Situation of Trauma Death and Management Prior to Death
Keywords:
Trauma death, Management prior to deathAbstract
Proper care of persons with severe traumatic injuries and life-threatening conditions from pre-hospital to trauma center can decrease possible preventable death and preventable death. This retrospective descriptive study aimed to study situation of trauma death and management prior to death. Samples consisted of data of 102 traumatic injured persons who died during receiving care on scene, during transfer to hospital or from hospital to hospital, or in trauma center level 1 from January 2011 to December 2013. Instruments used for data collection included the situation of trauma death record form and the management prior to death record form, developed by the researcher based on the Advanced Trauma Life Support framework and literature review. Descriptive statistics were used for data analysis.

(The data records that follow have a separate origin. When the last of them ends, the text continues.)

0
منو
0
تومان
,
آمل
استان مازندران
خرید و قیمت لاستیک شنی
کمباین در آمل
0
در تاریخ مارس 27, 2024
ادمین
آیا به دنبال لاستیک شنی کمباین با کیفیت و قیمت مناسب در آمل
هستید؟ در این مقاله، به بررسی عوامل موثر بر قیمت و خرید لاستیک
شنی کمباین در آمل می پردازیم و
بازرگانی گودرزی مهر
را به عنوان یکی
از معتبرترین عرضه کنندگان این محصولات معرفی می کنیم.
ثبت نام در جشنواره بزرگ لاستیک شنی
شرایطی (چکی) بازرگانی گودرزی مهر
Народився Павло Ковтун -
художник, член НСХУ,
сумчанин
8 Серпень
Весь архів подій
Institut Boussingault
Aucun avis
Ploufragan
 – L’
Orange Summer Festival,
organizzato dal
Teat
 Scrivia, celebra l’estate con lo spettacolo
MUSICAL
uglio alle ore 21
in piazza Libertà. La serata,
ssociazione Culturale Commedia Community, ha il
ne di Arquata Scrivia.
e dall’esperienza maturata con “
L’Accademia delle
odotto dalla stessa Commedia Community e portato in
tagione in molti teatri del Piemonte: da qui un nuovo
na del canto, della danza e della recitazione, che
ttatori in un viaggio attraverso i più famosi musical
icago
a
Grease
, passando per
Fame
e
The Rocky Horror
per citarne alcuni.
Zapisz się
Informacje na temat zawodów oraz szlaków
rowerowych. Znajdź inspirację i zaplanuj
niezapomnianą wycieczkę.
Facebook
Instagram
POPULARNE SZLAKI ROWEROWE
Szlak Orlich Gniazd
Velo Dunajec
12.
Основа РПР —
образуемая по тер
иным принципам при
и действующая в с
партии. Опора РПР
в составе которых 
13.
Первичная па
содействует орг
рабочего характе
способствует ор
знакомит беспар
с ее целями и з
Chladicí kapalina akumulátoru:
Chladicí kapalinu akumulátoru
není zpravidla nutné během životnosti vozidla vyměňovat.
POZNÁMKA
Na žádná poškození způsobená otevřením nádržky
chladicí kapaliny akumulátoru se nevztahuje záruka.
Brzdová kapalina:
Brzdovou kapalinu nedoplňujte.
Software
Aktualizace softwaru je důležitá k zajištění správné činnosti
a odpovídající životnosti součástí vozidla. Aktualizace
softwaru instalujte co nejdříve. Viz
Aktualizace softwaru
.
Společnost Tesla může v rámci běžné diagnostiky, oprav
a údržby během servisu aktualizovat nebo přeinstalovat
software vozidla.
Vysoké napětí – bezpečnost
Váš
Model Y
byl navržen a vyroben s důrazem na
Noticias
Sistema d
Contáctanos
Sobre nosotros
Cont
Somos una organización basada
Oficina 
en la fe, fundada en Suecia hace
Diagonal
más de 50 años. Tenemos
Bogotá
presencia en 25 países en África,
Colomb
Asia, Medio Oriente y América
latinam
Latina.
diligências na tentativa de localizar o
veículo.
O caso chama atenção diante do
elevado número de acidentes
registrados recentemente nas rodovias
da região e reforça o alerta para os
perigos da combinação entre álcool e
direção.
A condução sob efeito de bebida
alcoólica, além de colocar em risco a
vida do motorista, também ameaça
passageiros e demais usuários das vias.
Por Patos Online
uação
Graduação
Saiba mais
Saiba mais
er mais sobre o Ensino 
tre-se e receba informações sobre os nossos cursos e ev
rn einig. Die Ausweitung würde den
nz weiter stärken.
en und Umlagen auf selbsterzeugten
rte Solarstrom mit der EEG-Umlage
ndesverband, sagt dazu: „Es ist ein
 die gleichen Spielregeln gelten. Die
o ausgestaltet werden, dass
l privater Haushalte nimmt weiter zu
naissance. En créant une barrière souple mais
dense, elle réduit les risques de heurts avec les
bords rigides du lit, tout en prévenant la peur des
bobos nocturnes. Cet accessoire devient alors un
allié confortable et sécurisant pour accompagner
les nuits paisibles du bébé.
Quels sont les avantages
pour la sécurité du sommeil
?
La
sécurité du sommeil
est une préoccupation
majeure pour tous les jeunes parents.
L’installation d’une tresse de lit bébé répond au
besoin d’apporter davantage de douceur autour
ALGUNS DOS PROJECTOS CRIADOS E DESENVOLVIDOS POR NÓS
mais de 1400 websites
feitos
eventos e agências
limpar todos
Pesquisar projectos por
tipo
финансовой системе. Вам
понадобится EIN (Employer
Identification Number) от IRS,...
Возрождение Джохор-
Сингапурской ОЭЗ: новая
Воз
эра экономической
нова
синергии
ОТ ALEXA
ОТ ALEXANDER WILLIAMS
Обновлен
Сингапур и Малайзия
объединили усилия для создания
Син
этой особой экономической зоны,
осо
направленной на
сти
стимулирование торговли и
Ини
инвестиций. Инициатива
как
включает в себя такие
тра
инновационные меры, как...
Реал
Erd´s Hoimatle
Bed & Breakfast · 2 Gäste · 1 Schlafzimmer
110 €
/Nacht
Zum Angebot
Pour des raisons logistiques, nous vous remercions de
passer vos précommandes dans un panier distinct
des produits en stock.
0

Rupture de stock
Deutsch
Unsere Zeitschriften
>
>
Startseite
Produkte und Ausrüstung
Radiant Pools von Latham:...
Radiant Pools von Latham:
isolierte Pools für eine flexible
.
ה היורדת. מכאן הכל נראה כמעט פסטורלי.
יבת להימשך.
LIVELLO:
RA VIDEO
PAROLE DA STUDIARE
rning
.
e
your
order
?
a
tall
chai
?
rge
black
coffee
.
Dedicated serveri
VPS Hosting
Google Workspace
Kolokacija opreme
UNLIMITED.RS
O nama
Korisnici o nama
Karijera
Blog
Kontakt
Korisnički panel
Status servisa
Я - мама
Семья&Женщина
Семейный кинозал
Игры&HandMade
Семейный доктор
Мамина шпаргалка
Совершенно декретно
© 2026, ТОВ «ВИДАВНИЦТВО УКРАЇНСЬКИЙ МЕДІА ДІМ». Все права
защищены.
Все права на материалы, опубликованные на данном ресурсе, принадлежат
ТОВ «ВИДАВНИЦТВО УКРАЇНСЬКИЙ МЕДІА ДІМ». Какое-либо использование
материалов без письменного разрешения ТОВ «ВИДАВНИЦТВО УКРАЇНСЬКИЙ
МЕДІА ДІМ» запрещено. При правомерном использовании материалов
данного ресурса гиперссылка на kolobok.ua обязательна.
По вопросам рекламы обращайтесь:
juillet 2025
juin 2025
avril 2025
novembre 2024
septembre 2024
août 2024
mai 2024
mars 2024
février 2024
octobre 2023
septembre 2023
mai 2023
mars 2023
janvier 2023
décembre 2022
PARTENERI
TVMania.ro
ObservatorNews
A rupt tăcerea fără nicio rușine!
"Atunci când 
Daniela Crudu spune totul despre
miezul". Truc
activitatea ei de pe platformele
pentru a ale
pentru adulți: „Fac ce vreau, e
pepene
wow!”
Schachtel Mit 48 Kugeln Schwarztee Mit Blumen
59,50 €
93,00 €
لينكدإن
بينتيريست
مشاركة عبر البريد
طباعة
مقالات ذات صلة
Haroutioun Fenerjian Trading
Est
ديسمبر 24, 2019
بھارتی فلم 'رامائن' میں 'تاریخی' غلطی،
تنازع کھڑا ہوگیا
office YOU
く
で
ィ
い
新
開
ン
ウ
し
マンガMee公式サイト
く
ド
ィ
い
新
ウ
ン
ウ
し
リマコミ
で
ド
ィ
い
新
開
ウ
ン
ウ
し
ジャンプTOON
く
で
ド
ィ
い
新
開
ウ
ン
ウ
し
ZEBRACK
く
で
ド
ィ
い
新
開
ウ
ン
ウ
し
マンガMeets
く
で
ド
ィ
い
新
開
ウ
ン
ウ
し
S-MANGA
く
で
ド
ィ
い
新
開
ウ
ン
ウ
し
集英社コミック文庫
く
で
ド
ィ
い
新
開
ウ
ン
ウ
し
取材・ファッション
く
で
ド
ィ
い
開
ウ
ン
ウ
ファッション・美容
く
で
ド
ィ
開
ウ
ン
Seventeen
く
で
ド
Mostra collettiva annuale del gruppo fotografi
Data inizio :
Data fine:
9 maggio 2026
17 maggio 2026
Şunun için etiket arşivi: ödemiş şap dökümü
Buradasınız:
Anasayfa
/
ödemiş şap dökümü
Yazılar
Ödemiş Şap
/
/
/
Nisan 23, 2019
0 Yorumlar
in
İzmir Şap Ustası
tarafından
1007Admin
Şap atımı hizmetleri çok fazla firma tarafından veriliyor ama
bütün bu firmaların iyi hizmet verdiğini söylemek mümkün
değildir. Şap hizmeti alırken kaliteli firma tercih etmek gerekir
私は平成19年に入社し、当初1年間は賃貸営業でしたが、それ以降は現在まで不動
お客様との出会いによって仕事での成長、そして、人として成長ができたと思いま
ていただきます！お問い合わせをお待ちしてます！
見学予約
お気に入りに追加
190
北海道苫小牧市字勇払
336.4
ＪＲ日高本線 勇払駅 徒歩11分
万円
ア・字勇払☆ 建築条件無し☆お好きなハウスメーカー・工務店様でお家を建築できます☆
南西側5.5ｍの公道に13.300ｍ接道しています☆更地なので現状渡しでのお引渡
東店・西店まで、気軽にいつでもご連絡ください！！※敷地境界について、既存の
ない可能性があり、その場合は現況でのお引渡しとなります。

The study results showed that trauma death were mostly caused by traffic accidents (86.28%). The most common injured sites were head and neck (49.02%). Hemorrhage was the most common cause of death (46.08%). Means of the Injury Severity Score, the Revised Trauma Score, and the Trauma Score-Injury Severity Score were 24.29 (S.D. 10.85), 0.92 (S.D. 1.92) and 0.18 (S.D. 0.22), respectively. Management of airway, breathing, and circulatory system prior to death during pre-hospital, during transfer from hospital to hospital, and in trauma center were mostly appropriate. Inappropriate managements of airway, breathing, and circulatory system during pre-hospital period were 22.22%, 22.22% and 11.11%, respectively, and during transfer from hospital to hospital were 5.88, 11.76, and 35.29, respectively. In trauma center, there were 37.25% of inappropriate management of circulatory system. This study results can be used as a basis for further effective improvement of trauma care system.